With the indispensable assistance of his film editor wife, Yelizaveta Svilova, and his intrepid cameraman brother, Mikhail Kaufman, the Polish-born Vertov (1896—1954) produced and directed one of the greatest-ever early film documentaries, Man with a Movie Camera (1929). (His given name was David Kaufman; Dziga Vertov was a pseudonym which means ‘Spinning Top’.) Vertov was hired by the Ukraine State Studio (under Soviet rule) to create a film of Soviet citizens at work and at play, and Vertov was adamant that his film challenge and overhaul the early grammar of cinema, to be severed from the stultifying traditions of literature and theatre. Filming locations covered Kyiv, Odesa, Kharkiv and Moscow. In addition to his highly original, even revolutionary film and editorial language and techniques, Vertov and his brother employed and adapted the latest cameras and equipment, on which in this illustration he rides over Moscow’s Strastnaya Square (re-named Pushkinskaya Square in 1931) and the tower of the soon-to-be destroyed Strasnoy (Passion) Monastery.

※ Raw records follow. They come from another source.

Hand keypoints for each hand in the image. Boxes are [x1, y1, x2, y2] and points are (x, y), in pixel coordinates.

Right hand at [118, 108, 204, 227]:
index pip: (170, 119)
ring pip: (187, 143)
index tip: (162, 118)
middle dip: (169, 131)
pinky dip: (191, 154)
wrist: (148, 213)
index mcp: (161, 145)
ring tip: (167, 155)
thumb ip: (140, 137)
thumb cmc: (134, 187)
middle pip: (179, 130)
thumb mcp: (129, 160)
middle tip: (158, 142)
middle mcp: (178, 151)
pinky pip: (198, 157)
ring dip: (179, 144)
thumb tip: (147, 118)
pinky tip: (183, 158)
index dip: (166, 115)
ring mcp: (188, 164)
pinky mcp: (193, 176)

RUDOLF NUREYEV (1938—1993)

Considered by many to have been the greatest male ballet dancer of his time, Nureyev gets two—but warrants countless—portraits, if only for the sheer expressive beauty and dynamism of his 

MIKHAIL KUZMIN (1872—1936)

One of the great poets and writers of the Silver Age in Russian art and literature, Kuzmin was born into nobility in Yaroslavl and raised in St Petersburg where he studied music under the composer Rimsky-Korsakov. An aesthete and noted bon vivant, in 1913 Kuzmin began a relationship with fellow poet Yuri Yurkun with whom he lived (along with the latter’s mother and then, for a short time, his wife) until Kuzmin’s death in 1936 of pneumonia. To this day, his most famous work outside Russia remains Wings (still in print and in English translation), likely the first Russian novel to overtly and delicately address the issue of male homosexuality. The novel was predictably lambasted upon its publication, but it has endured and is now regarded as a minor classic of Russian literature, bearing comparison with similar work by Wilde, Proust and Gide, and obliquely parodied by Nabokov in his novel The Eye.

ISAIAH BERLIN

The Riga-born, Russian-British liberal intellectual Berlin (1909-1997) dances Gene Kelly-style atop All Souls, Oxford, where, as Chichele Professor of Social and Political Theory he delivered his now classic inaugural lecture ‘Two Concepts of Liberty’ in 1958. Berlin was in and out of intellectual fashion throughout his long academic career, but he ‘danced’ through it all with grace and class right to the end, whatever the political weather.

ALEXANDER PUSHKIN (1799—1837)

Widely considered to be the father of Russian literature, Pushkin was the author of the dramas Boris Godunov, and  Mozart and Salieri (inspiration for Peter Shaffer’s Amadeus), as well as the poetic masterpiece ‘The Bronze Horseman’. Beyond Russia, he is perhaps best known for his great novel in verse, Eugene Onegin, not to mention his many short stories, including ‘The Queen of Spades’. He is honoured here with two drawings, the first based on the famous 1827 portrait by Orest Kiprensky, but portraying the writer taking part in the duel that was to kill him at such a young age; and the second a creative ‘composite’ (Pushkin’s portraits vary somewhat in appearance and hence credibility) with the three key playing cards that feature in the denouement of the aforementioned ’The Queen of Spades’.

MIKHAIL BULGAKOV

The great Kyiv-born writer (1891-1940) is portrayed at a game of chess. Behemoth, the giant demonic black cat from Bulgakov’s great novel, The Master and Margarita, looms over him. Behemoth plays a fine game of chess, enjoys his vodka and has a penchant for pistols.